A good example is the Oberg home. It wasn't until the footer for the foundation was complete that the surveyor discovered a problem — a section of the footer was put in the wrong place. Greg Allen, the site supervisor, had to have that section of the footer re-poured, which involved getting the mixer back out to the lot.

Note: If this footer problem had gone unnoticed, this particular garage wall would have moved in 6" -- changing the size of the garage, the layout of the second-floor rooms and even the roofline. Thankfully, the re-pouring of the footer took care of the problem and the laying of the foundation blocks could be continued.
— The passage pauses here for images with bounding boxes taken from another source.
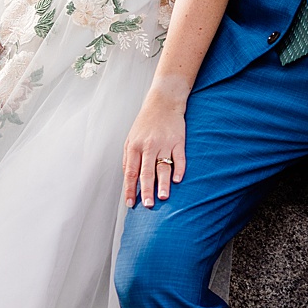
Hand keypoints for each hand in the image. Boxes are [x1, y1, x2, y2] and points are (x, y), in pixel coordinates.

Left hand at [121, 89, 188, 208]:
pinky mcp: (179, 141)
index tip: (131, 203)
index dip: (130, 189)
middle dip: (146, 190)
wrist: (163, 103)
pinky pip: (179, 158)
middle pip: (146, 172)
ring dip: (163, 183)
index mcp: (134, 147)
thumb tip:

When building a foundation of this size and complexity, it's important for the site supervisor to keep the masons and other subcontractors informed about the details of the home. "There are eight or nine different types, size and shapes of block in this foundation," Allen explains. "What I do is color-code them, give them [the masons and subcontractors] a list of everything I figured and the way I figured so they know how many [blocks] I have for each wall and what pieces for each wall. I break it down wall by wall by wall for them."

Each color indicates a different type of block or an opening for a window or door. The masons can quickly look at the plan and know which block to use next.

Believe it or not, even with this much attention given to details, errors can still occur. For example, along the back wall of the home, a mason inadvertently left out a window. "It was just a mistake," Allen said. "I gave them color prints to indicate the different colors of block but the rain we had a little bit the one day and with the sun the colors were starting to fade away so it's not so quick and easy to see as it was originally." Know that these types of errors are common when building a custom home! And the time taken to fix them adds up, and so much so that the move-in date can be affected.

Tip: Frequent visits to the job site by the homeowners can help to uncover these mistakes.

Another problem occurred concerning the bricks for the house. A special-shaped brick being used on the house was not going to be ready in time for when the bricks should be laid. The brick laying starts in six weeks; however, this particular brick would not be ready from the manufacturer for 10 to 12 weeks. "Building a home takes a lot of time," Allen says, "and it takes a lot of effort on both the builder's part and the homeowners' part. The homeowner has to be able to keep up with the demands of the schedule." A selection sheet (for choosing the bricks, fixtures, paint colors, etc.) is given out by the builder to the homeowners, and it's up to them to keep on track. Allen says it's vital to make the selections as quickly as possible.

The Obergs solved the brick dilemma by going back to the brick store and find a replacement that looks good and can be delivered on time.

As the mason team rounds the front-right corner of the house another mistake shows up, and it's on the blueprints this time. It takes a long time to figure out exactly what the problem is, and especially how to deal with it! There was a discrepancy in one of the doorframes — an 8" error, in fact. Allen had to shift the door over 4" due to the error. Even though there was a mistake in the blueprint, the door will be fine and look centered from the street. Unbelievably, this 8" mistake will show up again and again (changing room sizes, rooflines and more) during the building process.